Originally published at https://email@example.com/pulling-shared-docker-tags-is-bad-5aea48e079c6
Last night we migrated a key service to a new environment. Everything went smoothly and we concluded the maintenance window early, exchanged a round of congratulations and killed the zoom call. This morning I settled in at my desk and realized that this key service’s builds were breaking on master. My initial, and I think understandable impulse was that somehow I had broken the build when I merged my work branch for the migration into master the night before. Nothing pours sand on your pancakes like waking up to find out the thing you thought went so well last evening is now a smoking pile of ruin.
Except that wasn’t the problem. There was no difference between the commit that triggered the last good build and the merge commit to master that was now failing. I’m fine with magic when it fixes problems. We even have an emoji for it. “Hey, that thingamajig is working now!” Magic. I do not like it when it breaks things, although it is possible to use the same emoji for those cases as well. The first clue as to what was really happening was that the broken thing was a strict requirements check we run on a newly built image before unit tests. It has a list of packages it expects to find, and fails if it finds any discrepancy between that and the image contents.

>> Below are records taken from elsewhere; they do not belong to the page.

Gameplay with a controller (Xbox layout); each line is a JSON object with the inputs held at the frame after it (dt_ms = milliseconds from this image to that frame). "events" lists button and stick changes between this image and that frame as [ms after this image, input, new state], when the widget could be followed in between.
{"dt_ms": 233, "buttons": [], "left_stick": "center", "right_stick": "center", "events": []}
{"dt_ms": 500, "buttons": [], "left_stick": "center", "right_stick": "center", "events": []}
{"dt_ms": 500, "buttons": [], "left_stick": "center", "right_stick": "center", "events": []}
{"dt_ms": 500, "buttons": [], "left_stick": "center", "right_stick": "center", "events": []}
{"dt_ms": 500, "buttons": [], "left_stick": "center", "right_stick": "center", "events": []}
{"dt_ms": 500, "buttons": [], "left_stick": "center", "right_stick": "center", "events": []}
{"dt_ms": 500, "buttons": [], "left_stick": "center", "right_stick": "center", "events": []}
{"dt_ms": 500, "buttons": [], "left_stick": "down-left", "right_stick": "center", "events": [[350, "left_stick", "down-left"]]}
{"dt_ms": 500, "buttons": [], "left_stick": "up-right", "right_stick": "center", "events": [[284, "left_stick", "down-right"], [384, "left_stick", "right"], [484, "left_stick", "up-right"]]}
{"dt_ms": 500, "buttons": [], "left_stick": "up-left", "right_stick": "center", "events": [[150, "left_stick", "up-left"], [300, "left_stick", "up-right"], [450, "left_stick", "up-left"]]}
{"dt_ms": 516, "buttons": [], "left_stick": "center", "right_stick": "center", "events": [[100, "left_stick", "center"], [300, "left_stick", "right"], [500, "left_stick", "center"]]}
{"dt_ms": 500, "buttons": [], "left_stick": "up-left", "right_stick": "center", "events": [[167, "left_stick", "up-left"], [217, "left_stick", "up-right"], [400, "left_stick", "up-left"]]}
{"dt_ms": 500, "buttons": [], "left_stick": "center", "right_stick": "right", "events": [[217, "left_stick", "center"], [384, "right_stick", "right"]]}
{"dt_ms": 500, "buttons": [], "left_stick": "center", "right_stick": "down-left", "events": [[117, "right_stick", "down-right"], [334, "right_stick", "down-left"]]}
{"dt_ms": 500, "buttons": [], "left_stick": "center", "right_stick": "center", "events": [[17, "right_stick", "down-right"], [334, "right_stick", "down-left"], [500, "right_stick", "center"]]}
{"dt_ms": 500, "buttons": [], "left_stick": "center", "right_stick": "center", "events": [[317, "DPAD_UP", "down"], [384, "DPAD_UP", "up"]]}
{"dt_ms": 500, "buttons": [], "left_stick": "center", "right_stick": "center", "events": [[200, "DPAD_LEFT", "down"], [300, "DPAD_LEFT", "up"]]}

In this case it was complaining about a specific set of libraries, and another member of our team quickly tracked them down to the official python 2.7.17 image on docker hub. Awesome. If the libraries are in the official image then we can add them to our list and fix the problem. Except… why weren’t they already in the list? We built the list off of what we expected to be in the official python image, so it should have matched what actually was in the official python image. The reason it didn’t is that we were not using python 2.7.17 when we built that list. We were using an earlier version of the image. So how did we end up building off of 2.7.17 this morning?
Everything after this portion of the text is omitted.